# Experiment 013: Ensemble with nctuan_challenge Dataset

Ensemble current best with 158 new CSV files from nctuan_challenge/bbox_sub/

In [1]:
import pandas as pd
import numpy as np
from decimal import Decimal, getcontext
from shapely.geometry import Polygon
from shapely import affinity
from shapely.ops import unary_union
import glob
import json
import time
import warnings
warnings.filterwarnings('ignore')

getcontext().prec = 30
SCALE_FACTOR = Decimal('1e18')

print('Setup complete')

Setup complete


In [2]:
# Tree shape vertices
TX = [0, 0.125, 0.0625, 0.2, 0.1, 0.35, 0.075, 0.075, -0.075, -0.075, -0.35, -0.1, -0.2, -0.0625, -0.125]
TY = [0.8, 0.5, 0.5, 0.25, 0.25, 0, 0, -0.2, -0.2, 0, 0, 0.25, 0.25, 0.5, 0.5]

def create_tree_polygon(x, y, angle):
    x, y, angle = float(x), float(y), float(angle)
    coords = list(zip(TX, TY))
    poly = Polygon(coords)
    poly = affinity.rotate(poly, angle, origin=(0, 0))
    poly = affinity.translate(poly, x, y)
    return poly

def create_high_precision_tree(x, y, angle):
    x = Decimal(str(x))
    y = Decimal(str(y))
    angle = Decimal(str(angle))
    sf = SCALE_FACTOR
    vertices = [
        (float(Decimal('0.0') * sf), float(Decimal('0.8') * sf)),
        (float(Decimal('0.125') * sf), float(Decimal('0.5') * sf)),
        (float(Decimal('0.0625') * sf), float(Decimal('0.5') * sf)),
        (float(Decimal('0.2') * sf), float(Decimal('0.25') * sf)),
        (float(Decimal('0.1') * sf), float(Decimal('0.25') * sf)),
        (float(Decimal('0.35') * sf), float(Decimal('0.0') * sf)),
        (float(Decimal('0.075') * sf), float(Decimal('0.0') * sf)),
        (float(Decimal('0.075') * sf), float(Decimal('-0.2') * sf)),
        (float(Decimal('-0.075') * sf), float(Decimal('-0.2') * sf)),
        (float(Decimal('-0.075') * sf), float(Decimal('0.0') * sf)),
        (float(Decimal('-0.35') * sf), float(Decimal('0.0') * sf)),
        (float(Decimal('-0.1') * sf), float(Decimal('0.25') * sf)),
        (float(Decimal('-0.2') * sf), float(Decimal('0.25') * sf)),
        (float(Decimal('-0.0625') * sf), float(Decimal('0.5') * sf)),
        (float(Decimal('-0.125') * sf), float(Decimal('0.5') * sf)),
    ]
    poly = Polygon(vertices)

| MATERIAL SUPPLIED |
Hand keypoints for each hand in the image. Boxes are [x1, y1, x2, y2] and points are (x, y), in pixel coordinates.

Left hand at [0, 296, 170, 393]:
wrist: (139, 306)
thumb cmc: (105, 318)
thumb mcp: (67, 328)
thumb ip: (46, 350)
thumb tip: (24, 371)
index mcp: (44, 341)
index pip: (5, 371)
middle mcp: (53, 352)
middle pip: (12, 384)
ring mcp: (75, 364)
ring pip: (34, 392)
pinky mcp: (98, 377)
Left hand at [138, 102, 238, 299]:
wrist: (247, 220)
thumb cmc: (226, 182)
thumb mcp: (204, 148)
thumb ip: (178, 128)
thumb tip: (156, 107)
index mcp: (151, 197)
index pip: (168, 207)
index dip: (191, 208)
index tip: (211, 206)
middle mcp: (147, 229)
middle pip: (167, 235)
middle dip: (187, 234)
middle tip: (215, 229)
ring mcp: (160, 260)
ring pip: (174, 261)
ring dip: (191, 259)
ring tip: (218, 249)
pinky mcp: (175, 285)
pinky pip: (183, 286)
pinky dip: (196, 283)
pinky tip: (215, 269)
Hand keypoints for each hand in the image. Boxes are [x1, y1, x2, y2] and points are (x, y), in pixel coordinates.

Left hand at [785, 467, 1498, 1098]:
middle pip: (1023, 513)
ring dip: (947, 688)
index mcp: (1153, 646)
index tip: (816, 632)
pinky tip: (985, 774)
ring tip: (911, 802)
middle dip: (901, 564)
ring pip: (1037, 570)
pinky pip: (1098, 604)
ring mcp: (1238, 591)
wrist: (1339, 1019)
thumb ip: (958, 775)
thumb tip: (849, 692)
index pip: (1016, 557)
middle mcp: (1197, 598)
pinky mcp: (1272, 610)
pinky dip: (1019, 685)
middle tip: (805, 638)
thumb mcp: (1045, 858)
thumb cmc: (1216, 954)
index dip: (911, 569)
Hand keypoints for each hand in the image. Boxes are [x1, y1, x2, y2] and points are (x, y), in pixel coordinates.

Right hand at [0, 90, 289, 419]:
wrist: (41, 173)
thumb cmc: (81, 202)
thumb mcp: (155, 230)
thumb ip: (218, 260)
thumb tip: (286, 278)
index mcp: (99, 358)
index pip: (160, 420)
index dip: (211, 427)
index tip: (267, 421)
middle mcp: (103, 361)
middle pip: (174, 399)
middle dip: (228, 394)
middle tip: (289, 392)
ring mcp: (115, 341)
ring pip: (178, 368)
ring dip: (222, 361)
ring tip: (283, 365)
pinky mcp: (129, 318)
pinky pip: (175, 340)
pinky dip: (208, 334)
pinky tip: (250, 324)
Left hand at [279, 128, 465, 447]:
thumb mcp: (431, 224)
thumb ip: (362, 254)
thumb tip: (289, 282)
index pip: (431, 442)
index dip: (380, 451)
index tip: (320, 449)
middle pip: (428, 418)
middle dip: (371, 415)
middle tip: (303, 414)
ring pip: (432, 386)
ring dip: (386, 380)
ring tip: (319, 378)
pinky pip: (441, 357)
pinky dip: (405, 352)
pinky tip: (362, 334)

* * *

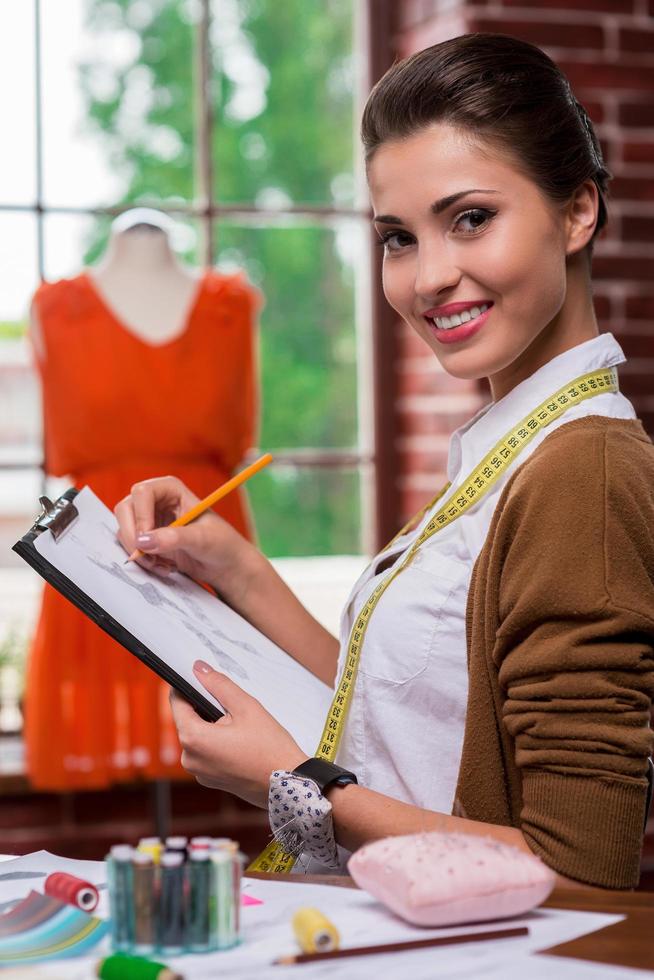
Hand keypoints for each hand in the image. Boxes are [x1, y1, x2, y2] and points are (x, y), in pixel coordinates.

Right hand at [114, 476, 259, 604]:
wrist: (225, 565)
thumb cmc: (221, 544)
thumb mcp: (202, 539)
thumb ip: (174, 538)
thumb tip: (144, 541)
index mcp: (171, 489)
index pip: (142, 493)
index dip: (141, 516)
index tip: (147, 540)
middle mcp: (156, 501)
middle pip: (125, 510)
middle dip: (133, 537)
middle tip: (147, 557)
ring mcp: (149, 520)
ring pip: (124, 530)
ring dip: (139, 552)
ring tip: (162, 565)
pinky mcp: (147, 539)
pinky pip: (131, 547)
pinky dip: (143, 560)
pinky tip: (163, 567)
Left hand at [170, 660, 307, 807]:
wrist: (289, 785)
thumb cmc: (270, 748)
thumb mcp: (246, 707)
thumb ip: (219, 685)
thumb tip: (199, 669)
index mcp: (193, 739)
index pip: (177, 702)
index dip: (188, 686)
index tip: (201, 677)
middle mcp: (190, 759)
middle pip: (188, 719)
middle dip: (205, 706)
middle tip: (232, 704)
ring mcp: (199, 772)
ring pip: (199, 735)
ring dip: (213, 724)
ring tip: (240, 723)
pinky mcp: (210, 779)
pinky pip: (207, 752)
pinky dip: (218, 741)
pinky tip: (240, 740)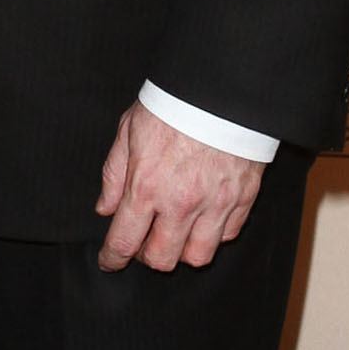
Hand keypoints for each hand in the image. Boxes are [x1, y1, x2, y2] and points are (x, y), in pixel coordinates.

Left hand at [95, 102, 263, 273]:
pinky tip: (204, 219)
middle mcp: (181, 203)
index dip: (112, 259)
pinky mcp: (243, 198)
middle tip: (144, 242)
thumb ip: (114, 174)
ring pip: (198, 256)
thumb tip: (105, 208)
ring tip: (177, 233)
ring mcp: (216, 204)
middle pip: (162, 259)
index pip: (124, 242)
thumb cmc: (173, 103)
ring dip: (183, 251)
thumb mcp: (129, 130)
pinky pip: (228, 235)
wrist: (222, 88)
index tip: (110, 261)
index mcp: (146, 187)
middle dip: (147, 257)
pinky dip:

| TO DO |
Please state, from the notebook text above, how many new CSV files Experiment 013 ensembles with the current best.

| REPLY |
158